I am in the process of installing a new carburetor on this engine and after figuring out how to line the gaskets up, I have run into a problem of attaching the governor, throttle, and choke linkages with carb installed, does anyone have any ideas?:wave:


----------



## 30yearTech (Sep 14, 2006)

Here is how I do it. First I take the starter assembly off and lift off the blower housing fuel tank assembly. This will make access to and visibility of the carburetor much better, and it's only 3 nuts that you have to take off to do this. Attached the spring and throttle linkage to the throttle lever on the carburetor and attach the fuel line.

Now I take the air filter base and install the two carburetor mounting bolts, then the air filter gasket, the metal support plate, another gasket. It's now time to slide the carburetor over the bolts, base gasket, heat shield, another gasket, the insulator and finally the last gasket (kind of square looking one) between the insulator and cylinder. Start the mounting bolts finger tight and then attach the breather tube to the air filter base. You can now install the short bolt in the upper left of the air filter box, tighten it and the two mounting bolts for the carburetor. You can now install the support bracket mounting bolt if you removed it and tighten it as well. 

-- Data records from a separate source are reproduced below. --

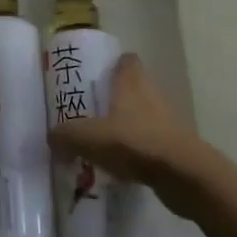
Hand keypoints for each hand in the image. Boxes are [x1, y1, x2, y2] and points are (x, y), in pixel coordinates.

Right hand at [47, 54, 221, 205]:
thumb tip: (51, 137)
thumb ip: (65, 135)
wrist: (184, 176)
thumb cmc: (135, 142)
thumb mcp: (88, 137)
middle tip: (87, 110)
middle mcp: (151, 96)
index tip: (93, 74)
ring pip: (140, 117)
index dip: (111, 63)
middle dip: (112, 98)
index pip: (126, 61)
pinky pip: (148, 143)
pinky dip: (134, 151)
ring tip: (98, 142)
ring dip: (123, 126)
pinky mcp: (174, 147)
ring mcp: (166, 122)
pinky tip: (117, 166)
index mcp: (132, 83)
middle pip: (132, 88)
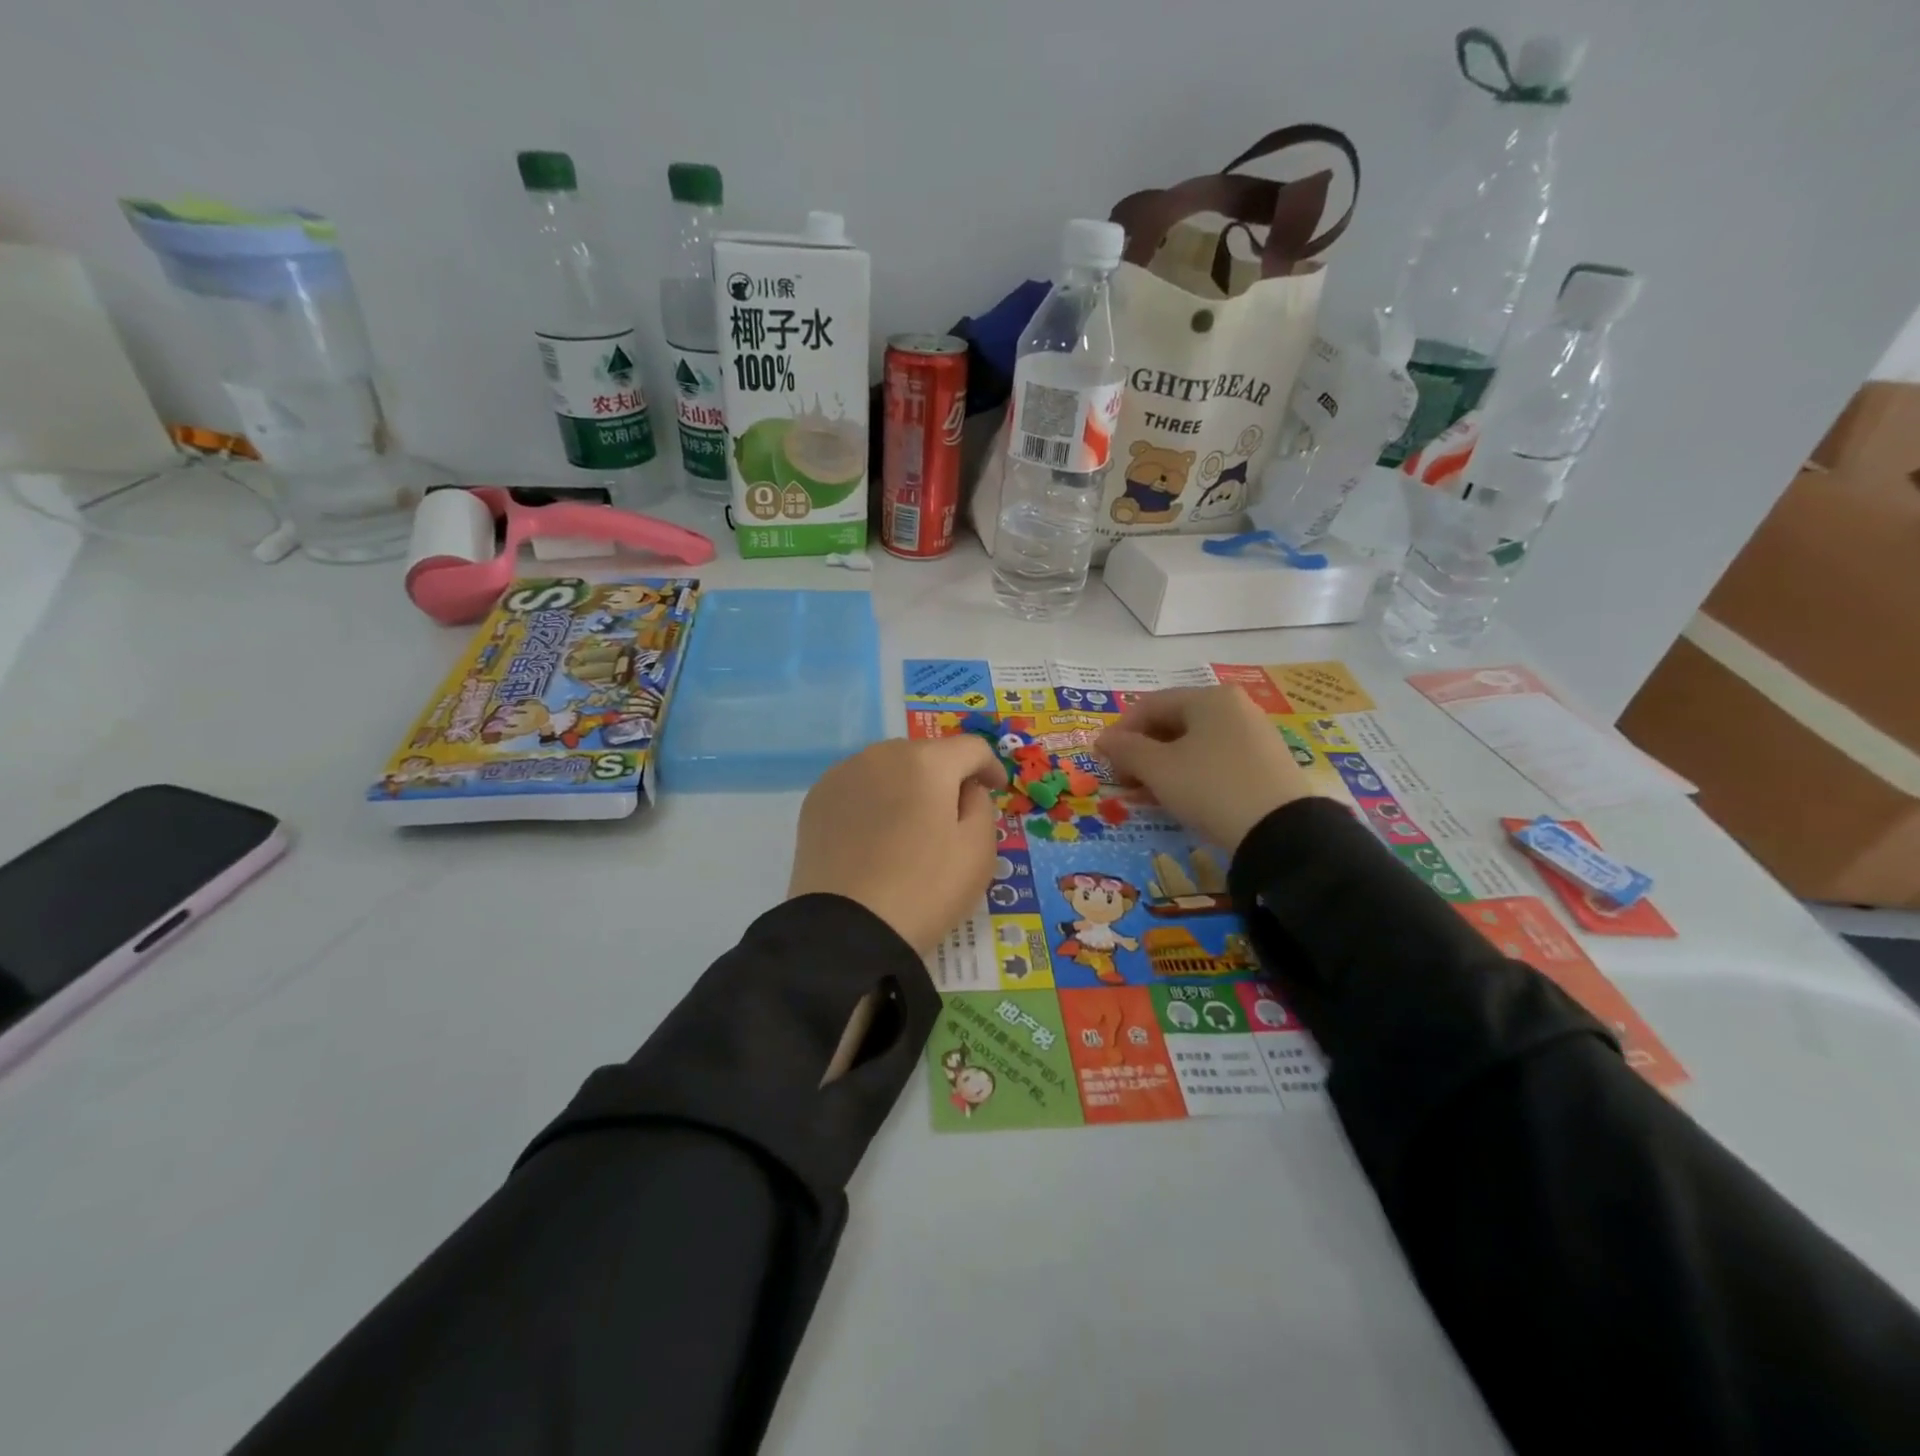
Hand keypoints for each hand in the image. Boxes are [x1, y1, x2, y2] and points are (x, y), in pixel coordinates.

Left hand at [788, 736, 1007, 955]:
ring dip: (907, 786)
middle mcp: (882, 754)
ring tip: (911, 825)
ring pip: (889, 768)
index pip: (971, 748)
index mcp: (927, 761)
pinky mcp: (816, 800)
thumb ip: (982, 805)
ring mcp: (843, 774)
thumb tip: (965, 789)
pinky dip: (874, 801)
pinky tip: (876, 836)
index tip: (997, 790)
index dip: (990, 767)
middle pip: (927, 754)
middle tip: (953, 814)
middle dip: (945, 776)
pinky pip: (858, 788)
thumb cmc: (925, 889)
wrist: (847, 930)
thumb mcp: (978, 851)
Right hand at [1096, 686, 1315, 851]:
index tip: (1104, 762)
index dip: (1121, 732)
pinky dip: (1190, 775)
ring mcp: (1254, 735)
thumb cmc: (1211, 787)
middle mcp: (1234, 708)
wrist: (1282, 832)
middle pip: (1173, 723)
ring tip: (1146, 794)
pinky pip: (1216, 760)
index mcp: (1208, 698)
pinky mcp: (1266, 764)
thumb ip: (1125, 750)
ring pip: (1194, 744)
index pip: (1150, 705)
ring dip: (1163, 766)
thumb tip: (1102, 740)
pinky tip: (1180, 799)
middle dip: (1142, 751)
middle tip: (1124, 781)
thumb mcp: (1159, 769)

Reinstall the blower housing/fuel tank and starter and you should have it all back together. I know it seems like you need at least two sets of hands to do it, but it's actually quite easy after you have done a few hundred.

By the way, this post should be in the 4 cycle section as this engine is not a 2 cycle.

Best of Luck... :thumbsup::thumbsup:


----------



## paulr44 (Oct 14, 2008)

30yearTech said:


> Here is how I do it. First I take the starter assembly off and lift off the blower housing fuel tank assembly. This will make access to and visibility of the carburetor much better, and it's only 3 nuts that you have to take off to do this:thumbsup::thumbsup:


It probably only took 1 nut on a bender to design the GC/GCV intake system.


----------



## 30yearTech (Sep 14, 2006)

paulr44 said:


> It probably only took 1 nut on a bender to design the GC/GCV intake system.


It does make you wonder...:freak:


----------